_WHAT IS EXPECTED_: Whenever a line in the data holds the string "Winter", pull that line out.

Stored items
==*==

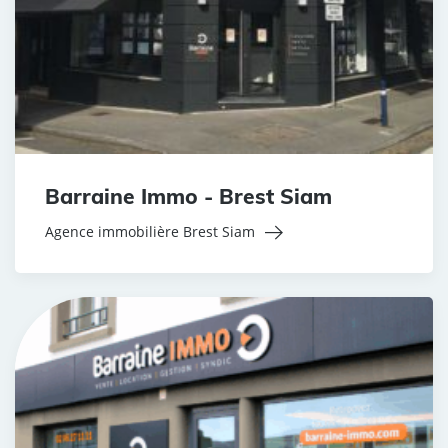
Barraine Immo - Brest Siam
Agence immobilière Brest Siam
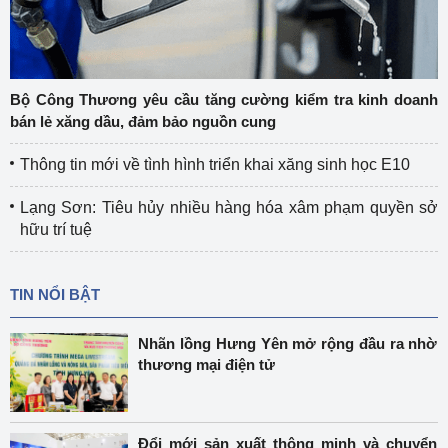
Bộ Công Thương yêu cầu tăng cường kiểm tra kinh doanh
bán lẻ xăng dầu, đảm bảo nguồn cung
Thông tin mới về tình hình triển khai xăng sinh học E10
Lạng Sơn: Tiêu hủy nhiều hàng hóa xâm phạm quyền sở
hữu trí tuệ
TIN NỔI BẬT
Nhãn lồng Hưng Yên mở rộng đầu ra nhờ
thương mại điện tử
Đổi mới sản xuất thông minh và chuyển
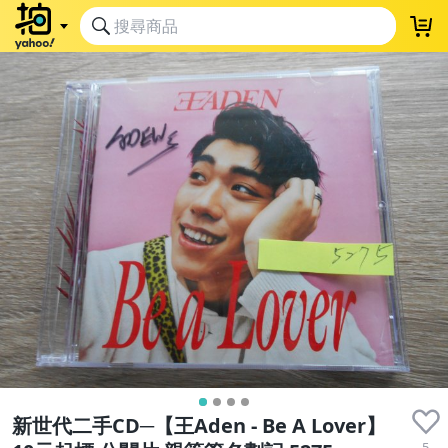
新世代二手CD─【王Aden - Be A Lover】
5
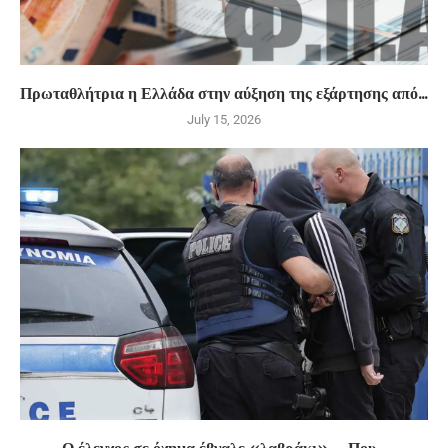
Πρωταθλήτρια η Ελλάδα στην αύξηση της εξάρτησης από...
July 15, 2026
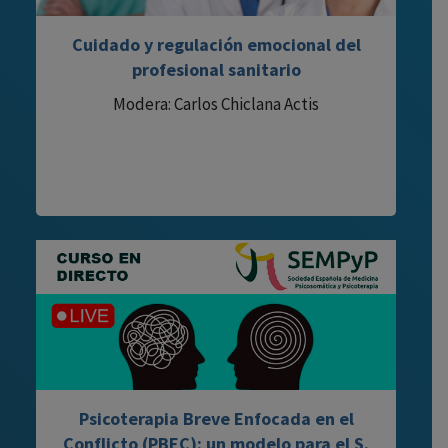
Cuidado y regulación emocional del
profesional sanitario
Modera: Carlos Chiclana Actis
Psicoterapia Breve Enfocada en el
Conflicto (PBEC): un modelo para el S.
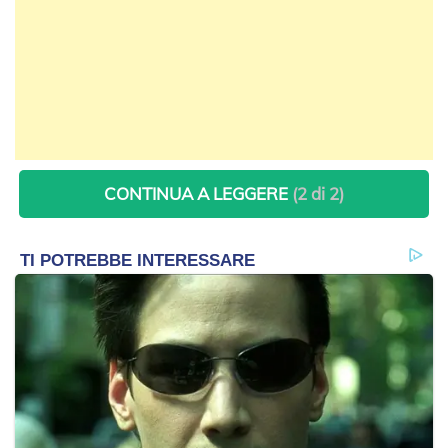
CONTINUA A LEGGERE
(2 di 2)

==*==

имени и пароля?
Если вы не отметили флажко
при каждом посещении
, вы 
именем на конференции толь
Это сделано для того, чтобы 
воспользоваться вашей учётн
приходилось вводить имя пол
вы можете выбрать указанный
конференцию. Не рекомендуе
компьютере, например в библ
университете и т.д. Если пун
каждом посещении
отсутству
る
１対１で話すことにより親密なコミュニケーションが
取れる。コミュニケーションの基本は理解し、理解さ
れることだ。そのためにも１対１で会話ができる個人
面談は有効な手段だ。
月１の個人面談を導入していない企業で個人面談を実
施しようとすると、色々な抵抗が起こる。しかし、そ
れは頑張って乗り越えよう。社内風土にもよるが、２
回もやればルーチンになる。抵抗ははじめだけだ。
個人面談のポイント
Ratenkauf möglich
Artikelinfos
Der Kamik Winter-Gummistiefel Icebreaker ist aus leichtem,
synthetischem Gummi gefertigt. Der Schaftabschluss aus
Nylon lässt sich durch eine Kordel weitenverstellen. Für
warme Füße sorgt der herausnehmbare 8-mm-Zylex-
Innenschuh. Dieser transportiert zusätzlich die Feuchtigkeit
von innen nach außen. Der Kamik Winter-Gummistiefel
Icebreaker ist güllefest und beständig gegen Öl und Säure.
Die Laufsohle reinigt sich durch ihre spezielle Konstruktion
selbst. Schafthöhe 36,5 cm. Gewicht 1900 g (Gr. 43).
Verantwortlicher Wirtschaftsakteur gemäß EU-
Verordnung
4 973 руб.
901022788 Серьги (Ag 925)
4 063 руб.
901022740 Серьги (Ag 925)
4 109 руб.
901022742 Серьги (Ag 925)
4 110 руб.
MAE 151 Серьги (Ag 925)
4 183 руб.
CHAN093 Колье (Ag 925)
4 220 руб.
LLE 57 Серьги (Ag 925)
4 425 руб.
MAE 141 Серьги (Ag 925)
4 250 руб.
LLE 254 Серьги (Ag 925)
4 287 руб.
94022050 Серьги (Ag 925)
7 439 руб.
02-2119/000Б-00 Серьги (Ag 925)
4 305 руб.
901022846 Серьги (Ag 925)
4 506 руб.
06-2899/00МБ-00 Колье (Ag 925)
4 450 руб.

==*==

_ANSWER TO THE PROBLEM_:
Der Kamik Winter-Gummistiefel Icebreaker ist aus leichtem,
von innen nach außen. Der Kamik Winter-Gummistiefel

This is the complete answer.